ABSTRACT. Eye blink rate is a promising non-invasive biomarker linked to attention, fatigue, and neurocognitive functioning. This paper presents BlinkIQ, a real-time framework for eye blink detection and digital biomarker extraction from RGB video using MediaPipe facial landmarks. The system estimates eye openness through a normalized geometric ratio and applies temporal smoothing and rule-based validation to detect blink events robustly while reducing false positives. In addition to blink detection, BlinkIQ extracts clinically relevant features such as blink count, blink rate, blink duration, and inter-blink interval variability. Its modular and low-cost design enables deployment with standard cameras in both real-time and offline settings. BlinkIQ offers an efficient and interpretable approach for continuous blink monitoring, with potential applications in fatigue assessment, cognitive monitoring, and digital health.

16:50
A Highly Customizable Platform Enabling Sophisticated Medical Eye-Tracking Studies

ABSTRACT. Eye-tracking has demonstrated significant potential for analyzing visual attention in medical research.
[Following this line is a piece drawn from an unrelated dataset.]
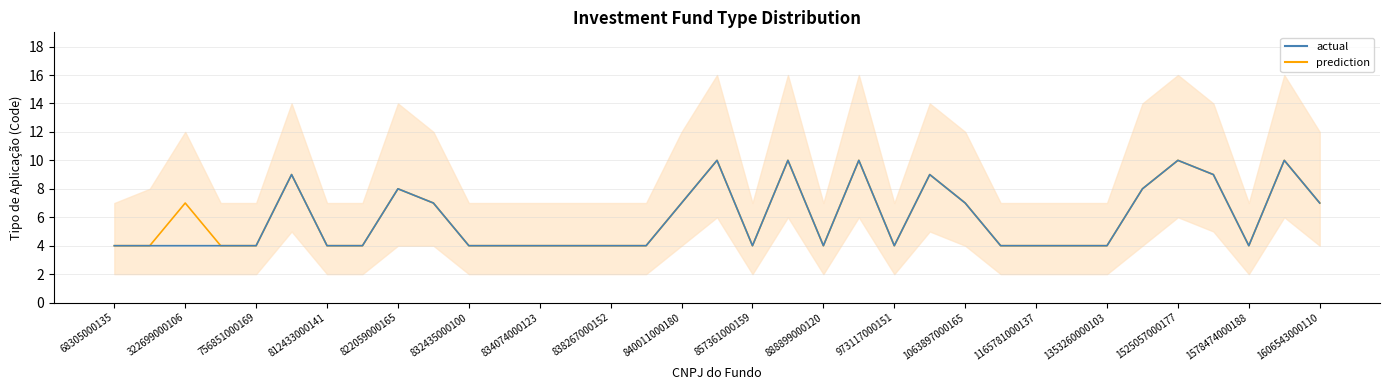

How many data points does each series have?

35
Nevertheless, technical challenges persist in establishing robust and customizable study designs ensuring reproducible data collection in complex scenarios. In prior work, we proposed a vendor-agnostic eye-tracking platform for conducting studies in digital (neuro)pathology. However, the initial platform was validated in an expert-supervised setting and lacked systematic evaluation of interaction design, user onboarding, and data quality mechanisms. Additionally, it exhibited a high degree of specificity, being closely associated with a particular medical domain. In order to address these limitations, a comprehensive set of cross-domain requirements was elicited and incorporated into a requirement-driven redesign resulting in a refined modular eye-tracking platform that was subsequently implemented and empirically validated. The redesigned platform contributes configurable multi-class task handling, flexible study flow components, and integrated ground truth–based feedback mechanisms. The platform was evaluated with 14 physicians from dermatology performing multi-class wound classification under eye-tracking conditions. Quantitative fixation analyses with respect to labeled regions of interest were combined with standardized usability assessment using the System Usability Scale (SUS). Findings indicate the system's dependable performance in a clinical setting and its exceptional usability, as evidenced by an average SUS score of 83.75. The findings of this study indicate that the refined platform enables standardized, reproducible, and domain-agnostic eye-tracking studies while significantly lowering technical barriers for study execution in clinical research environments.